▸ **What this task involves**: Gather each line from the rows below that contains the string "series", matching its case exactly.

▸ **Provided material**:
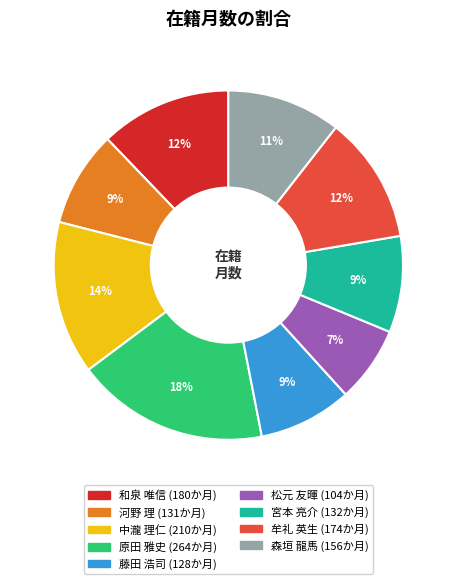

Which slice is the largest?

原田 雅史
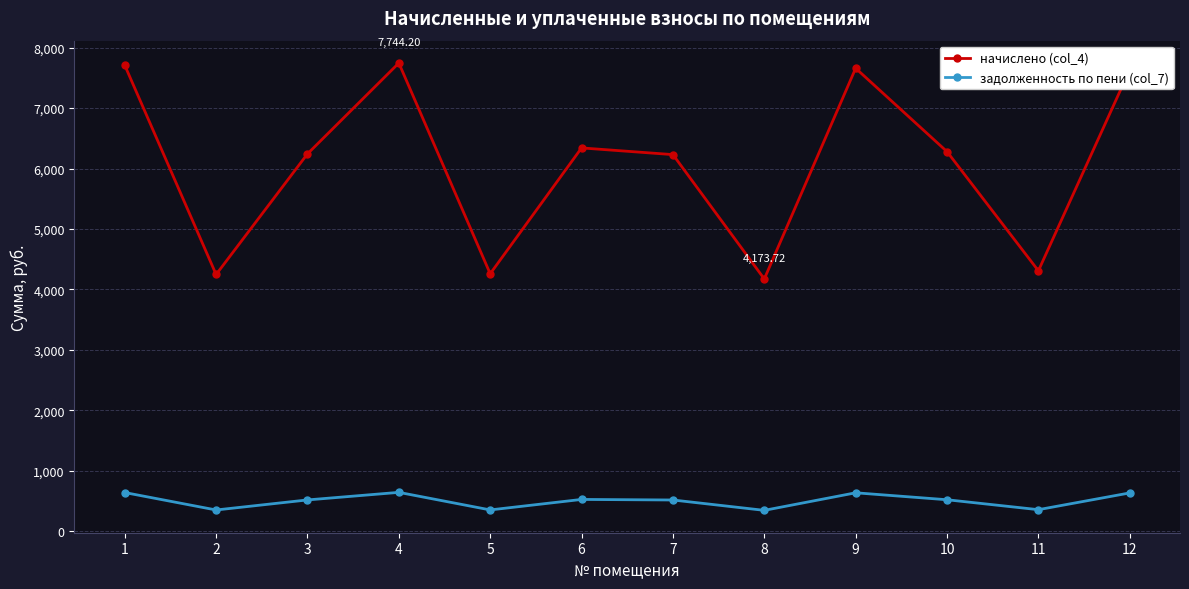

At 6, list the series in order from smallest to largest.

задолженность по пени (col_7), начислено (col_4)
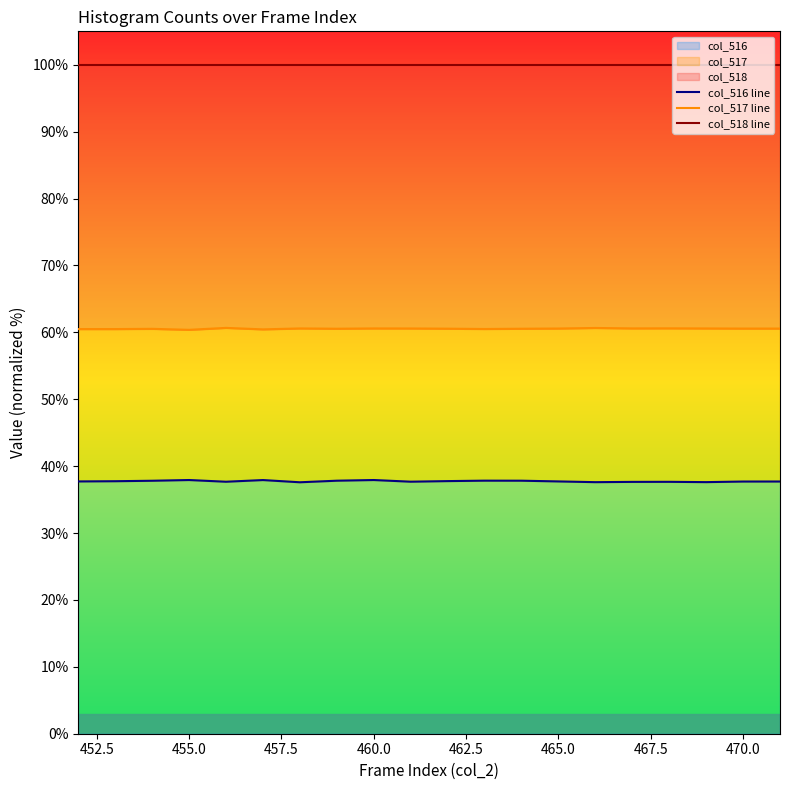

Which series has the largest total across all categories?

col_518 line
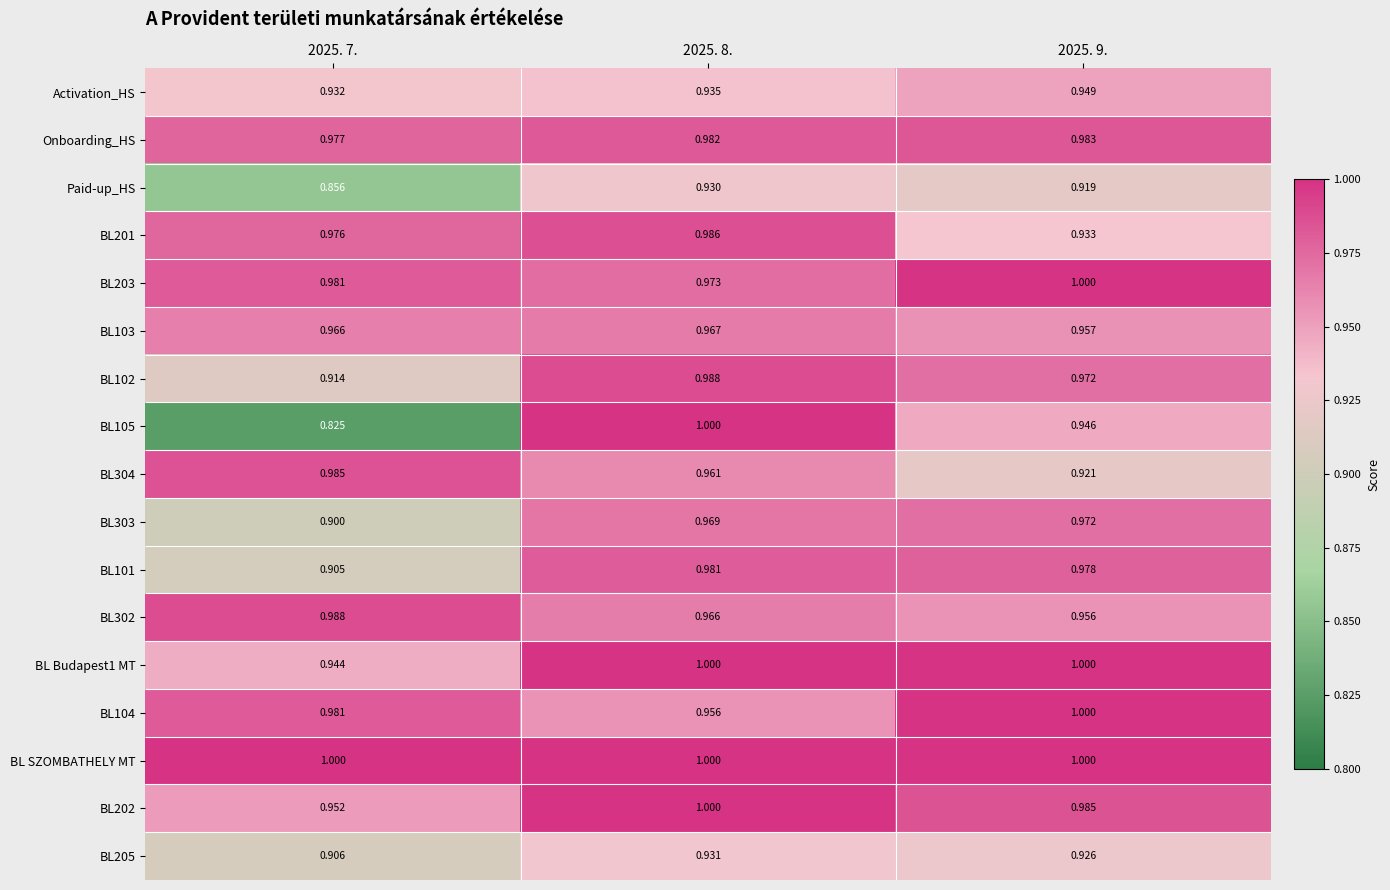

Count the number of categories in the chart.

3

▸ **Expected answer**:
At 6, list the series in order from smallest to largest.
Which series has the largest total across all categories?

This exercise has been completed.